(Collected data)
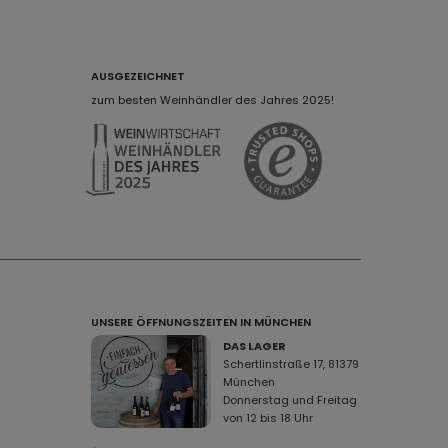
AUSGEZEICHNET
zum besten Weinhändler des Jahres 2025!
UNSERE ÖFFNUNGSZEITEN IN MÜNCHEN
DAS LAGER
Schertlinstraße 17, 81379
München
Donnerstag und Freitag
von 12 bis 18 Uhr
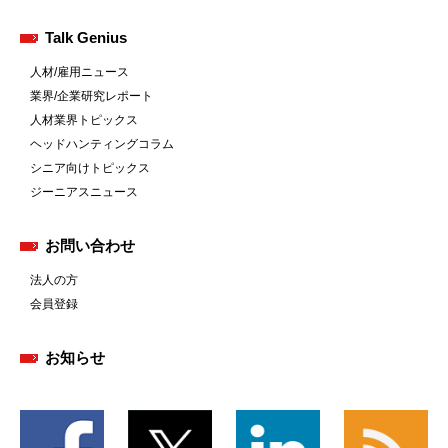
Talk Genius
人材/雇用ニュース
業界/企業研究レポート
人材業界トピックス
ヘッドハンティングコラム
シニア向けトピックス
ジーニアスニュース
お問い合わせ
法人の方
会員登録
お知らせ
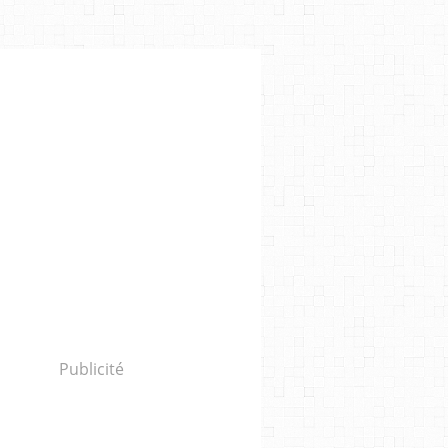
Publicité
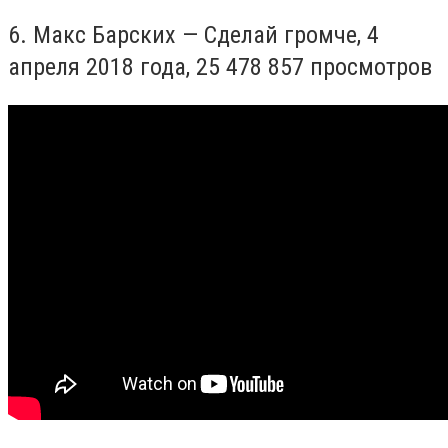
6.
Макс Барских — Сделай громче, 4
апреля 2018 года,
25 478 857 просмотров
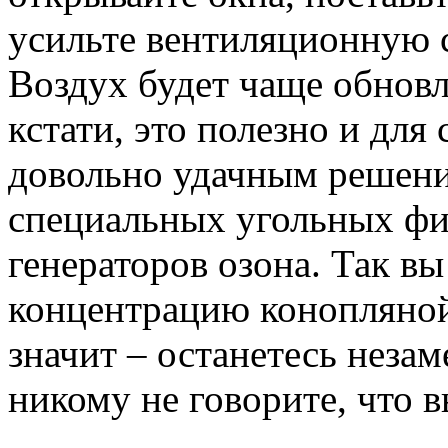
усильте вентиляционную 
Воздух будет чаще обновл
кстати, это полезно и для
довольно удачным решени
специальных угольных фи
генераторов озона. Так в
концентрацию конопляной
значит – останетесь неза
никому не говорите, что 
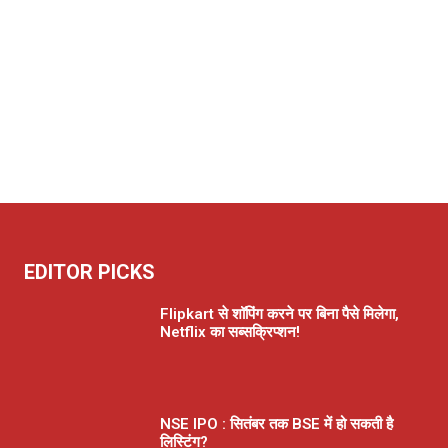
EDITOR PICKS
Flipkart से शॉपिंग करने पर बिना पैसे मिलेगा,
Netflix का सब्सक्रिप्शन!
NSE IPO : सितंबर तक BSE में हो सकती है
लिस्टिंग?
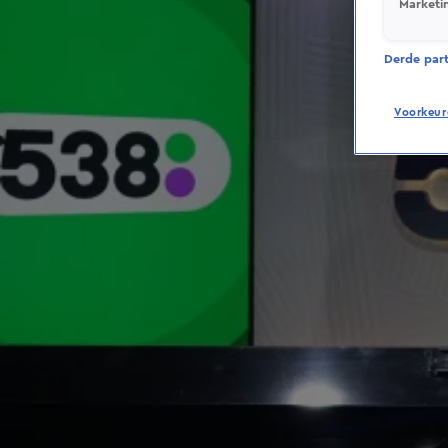
Marketi
Derde parti
Voorkeur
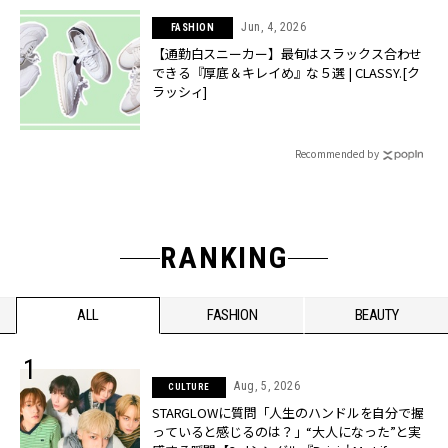
Jun, 4, 2026
FASHION
【通勤白スニーカー】最旬はスラックス合わせ
できる『厚底＆キレイめ』な５選 | CLASSY.[ク
ラッシィ]
Recommended by
RANKING
ALL
FASHION
BEAUTY
Aug, 5, 2026
CULTURE
STARGLOWに質問「人生のハンドルを自分で握
っていると感じるのは？」“大️人になった”と実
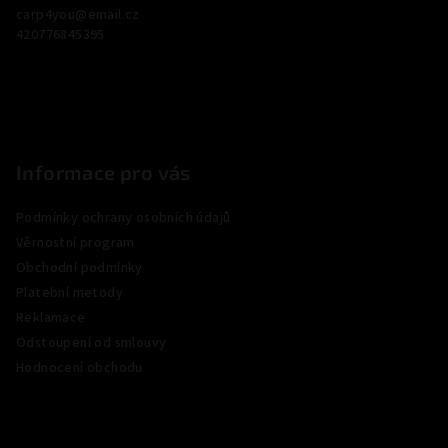
carp4you
@
email.cz
t
420776845395
í
Informace pro vás
Podmínky ochrany osobních údajů
Věrnostní program
Obchodní podmínky
Platební metody
Reklamace
Odstoupení od smlouvy
Hodnocení obchodu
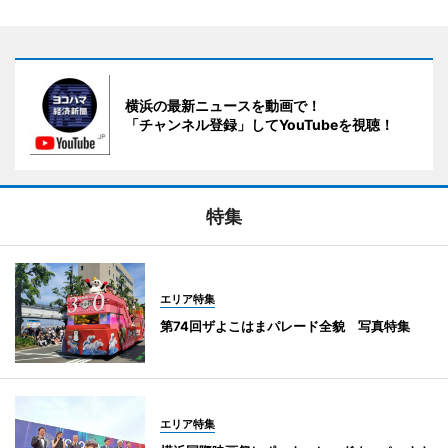
横浜の最新ニュースを動画で！
「チャンネル登録」してYouTubeを視聴！
特集
エリア特集
第74回ザよこはまパレード全貌 写真特集
エリア特集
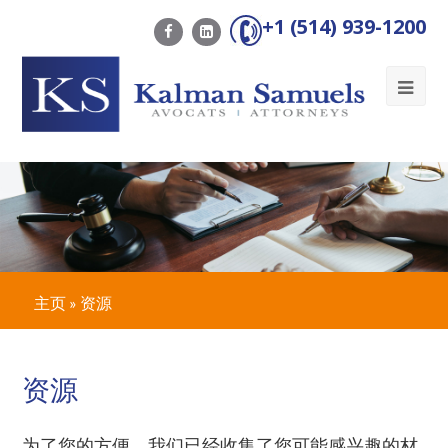
+1 (514) 939-1200
Ope
Mob
Me
主页
»
资源
资源
为了您的方便，我们已经收集了您可能感兴趣的材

### Your objective
The copy must reproduce every entry exactly while excluding all pictures.

### Solution to the exercise
AUSGEZEICHNET
zum besten Weinhändler des Jahres 2025!
UNSERE ÖFFNUNGSZEITEN IN MÜNCHEN
DAS LAGER
Schertlinstraße 17, 81379
München
Donnerstag und Freitag
von 12 bis 18 Uhr
Talk Genius
人材/雇用ニュース
業界/企業研究レポート
人材業界トピックス
ヘッドハンティングコラム
シニア向けトピックス
ジーニアスニュース
お問い合わせ
法人の方
会員登録
お知らせ
Publicité
6.
Макс Барских — Сделай громче, 4
апреля 2018 года,
25 478 857 просмотров
усильте вентиляционную 
Воздух будет чаще обновл
кстати, это полезно и для
довольно удачным решени
специальных угольных фи
генераторов озона. Так в
концентрацию конопляной
значит – останетесь неза
никому не говорите, что 
EDITOR PICKS
Flipkart से शॉपिंग करने पर बिना पैसे मिलेगा,
Netflix का सब्सक्रिप्शन!
NSE IPO : सितंबर तक BSE में हो सकती है
लिस्टिंग?
Marketi
Derde parti
Voorkeur
Jun, 4, 2026
FASHION
【通勤白スニーカー】最旬はスラックス合わせ
できる『厚底＆キレイめ』な５選 | CLASSY.[ク
ラッシィ]
Recommended by
RANKING
ALL
FASHION
BEAUTY
Aug, 5, 2026
CULTURE
STARGLOWに質問「人生のハンドルを自分で握
っていると感じるのは？」“大️人になった”と実
carp4you
@
email.cz
t
420776845395
í
Informace pro vás
Podmínky ochrany osobních údajů
Věrnostní program
Obchodní podmínky
Platební metody
Reklamace
Odstoupení od smlouvy
Hodnocení obchodu
横浜の最新ニュースを動画で！
「チャンネル登録」してYouTubeを視聴！
特集
エリア特集
第74回ザよこはまパレード全貌 写真特集
エリア特集
+1 (514) 939-1200
Ope
Mob
Me
主页
»
资源
资源
为了您的方便，我们已经收集了您可能感兴趣的材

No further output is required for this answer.